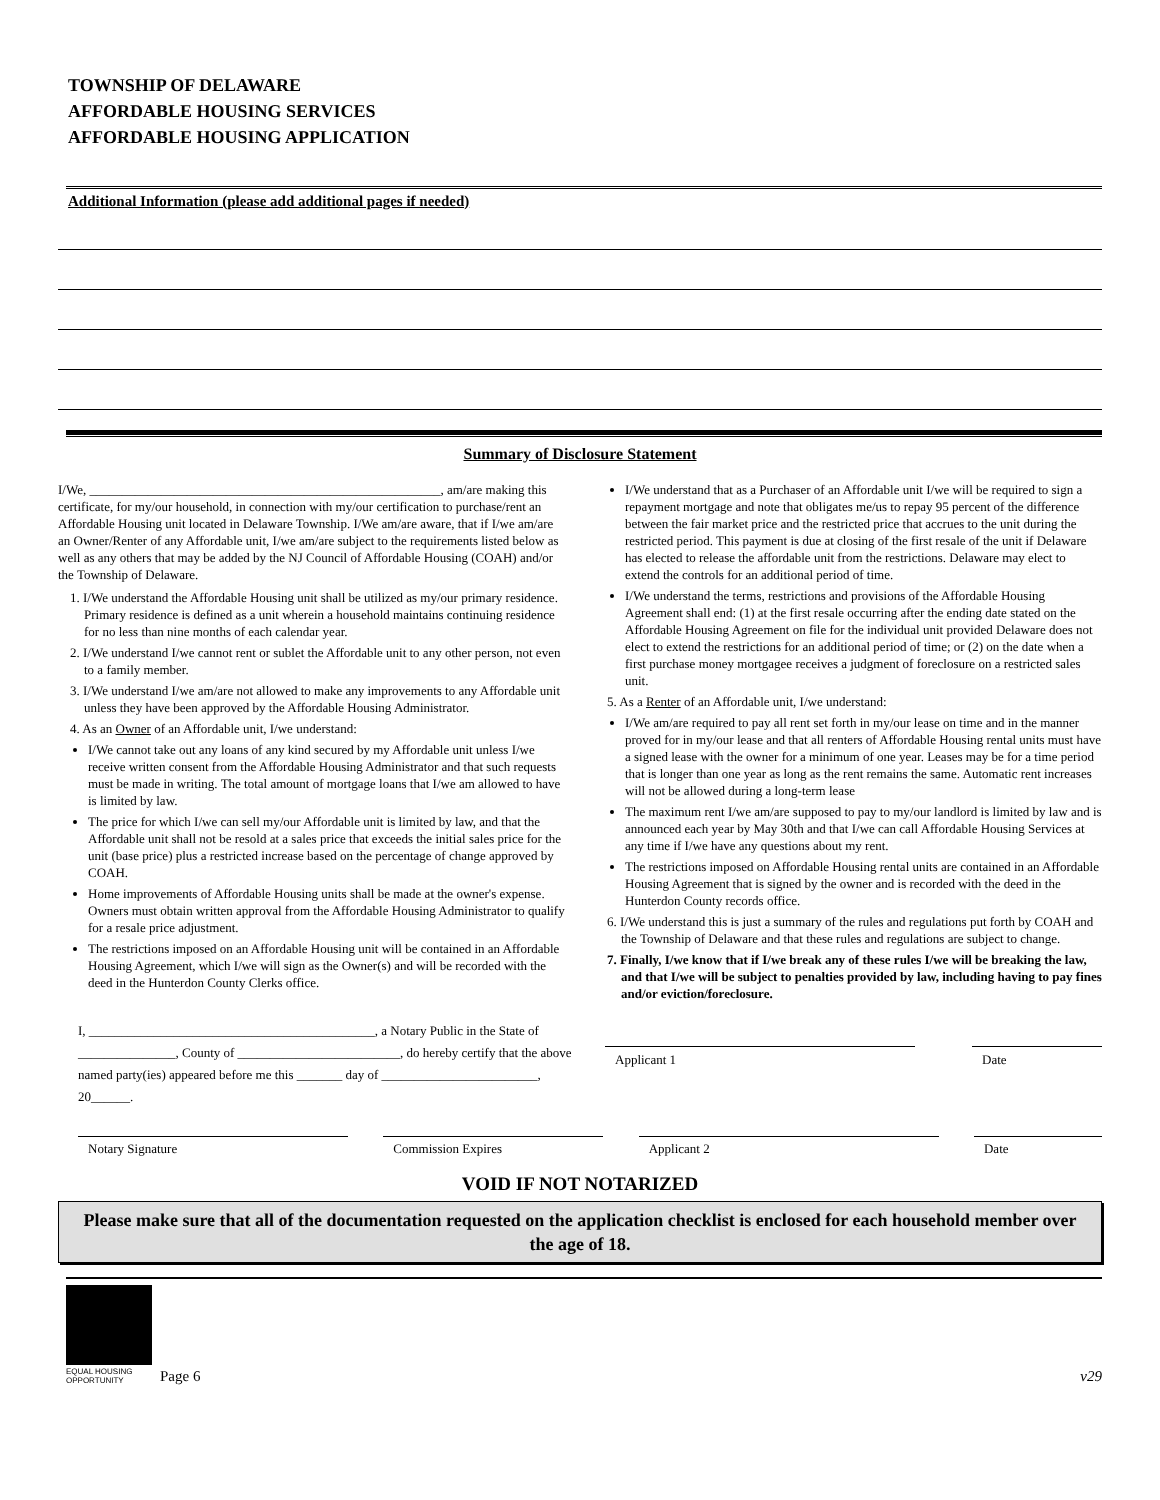TOWNSHIP OF DELAWARE
AFFORDABLE HOUSING SERVICES
AFFORDABLE HOUSING APPLICATION
Additional Information (please add additional pages if needed)
Summary of Disclosure Statement
I/We, ______________________________________________________, am/are making this certificate, for my/our household, in connection with my/our certification to purchase/rent an Affordable Housing unit located in Delaware Township. I/We am/are aware, that if I/we am/are an Owner/Renter of any Affordable unit, I/we am/are subject to the requirements listed below as well as any others that may be added by the NJ Council of Affordable Housing (COAH) and/or the Township of Delaware.
1. I/We understand the Affordable Housing unit shall be utilized as my/our primary residence. Primary residence is defined as a unit wherein a household maintains continuing residence for no less than nine months of each calendar year.
2. I/We understand I/we cannot rent or sublet the Affordable unit to any other person, not even to a family member.
3. I/We understand I/we am/are not allowed to make any improvements to any Affordable unit unless they have been approved by the Affordable Housing Administrator.
4. As an Owner of an Affordable unit, I/we understand:
I/We cannot take out any loans of any kind secured by my Affordable unit unless I/we receive written consent from the Affordable Housing Administrator and that such requests must be made in writing. The total amount of mortgage loans that I/we am allowed to have is limited by law.
The price for which I/we can sell my/our Affordable unit is limited by law, and that the Affordable unit shall not be resold at a sales price that exceeds the initial sales price for the unit (base price) plus a restricted increase based on the percentage of change approved by COAH.
Home improvements of Affordable Housing units shall be made at the owner's expense. Owners must obtain written approval from the Affordable Housing Administrator to qualify for a resale price adjustment.
The restrictions imposed on an Affordable Housing unit will be contained in an Affordable Housing Agreement, which I/we will sign as the Owner(s) and will be recorded with the deed in the Hunterdon County Clerks office.
I/We understand that as a Purchaser of an Affordable unit I/we will be required to sign a repayment mortgage and note that obligates me/us to repay 95 percent of the difference between the fair market price and the restricted price that accrues to the unit during the restricted period. This payment is due at closing of the first resale of the unit if Delaware has elected to release the affordable unit from the restrictions. Delaware may elect to extend the controls for an additional period of time.
I/We understand the terms, restrictions and provisions of the Affordable Housing Agreement shall end: (1) at the first resale occurring after the ending date stated on the Affordable Housing Agreement on file for the individual unit provided Delaware does not elect to extend the restrictions for an additional period of time; or (2) on the date when a first purchase money mortgagee receives a judgment of foreclosure on a restricted sales unit.
5. As a Renter of an Affordable unit, I/we understand:
I/We am/are required to pay all rent set forth in my/our lease on time and in the manner proved for in my/our lease and that all renters of Affordable Housing rental units must have a signed lease with the owner for a minimum of one year. Leases may be for a time period that is longer than one year as long as the rent remains the same. Automatic rent increases will not be allowed during a long-term lease
The maximum rent I/we am/are supposed to pay to my/our landlord is limited by law and is announced each year by May 30th and that I/we can call Affordable Housing Services at any time if I/we have any questions about my rent.
The restrictions imposed on Affordable Housing rental units are contained in an Affordable Housing Agreement that is signed by the owner and is recorded with the deed in the Hunterdon County records office.
6. I/We understand this is just a summary of the rules and regulations put forth by COAH and the Township of Delaware and that these rules and regulations are subject to change.
7. Finally, I/we know that if I/we break any of these rules I/we will be breaking the law, and that I/we will be subject to penalties provided by law, including having to pay fines and/or eviction/foreclosure.
I, ____________________________________________, a Notary Public in the State of _______________, County of _________________________, do hereby certify that the above named party(ies) appeared before me this _______ day of ________________________, 20______.
Applicant 1 Date
Notary Signature Commission Expires Applicant 2 Date
VOID IF NOT NOTARIZED
Please make sure that all of the documentation requested on the application checklist is enclosed for each household member over the age of 18.
EQUAL HOUSING
OPPORTUNITY
Page 6
v29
---------------
* [What is required]: Which lines of the data above contain the string "from"? Copy each of them.

* [Answer space]:
I/We cannot take out any loans of any kind secured by my Affordable unit unless I/we receive written consent from the Affordable Housing Administrator and that such requests must be made in writing. The total amount of mortgage loans that I/we am allowed to have is limited by law.
Home improvements of Affordable Housing units shall be made at the owner's expense. Owners must obtain written approval from the Affordable Housing Administrator to qualify for a resale price adjustment.
I/We understand that as a Purchaser of an Affordable unit I/we will be required to sign a repayment mortgage and note that obligates me/us to repay 95 percent of the difference between the fair market price and the restricted price that accrues to the unit during the restricted period. This payment is due at closing of the first resale of the unit if Delaware has elected to release the affordable unit from the restrictions. Delaware may elect to extend the controls for an additional period of time.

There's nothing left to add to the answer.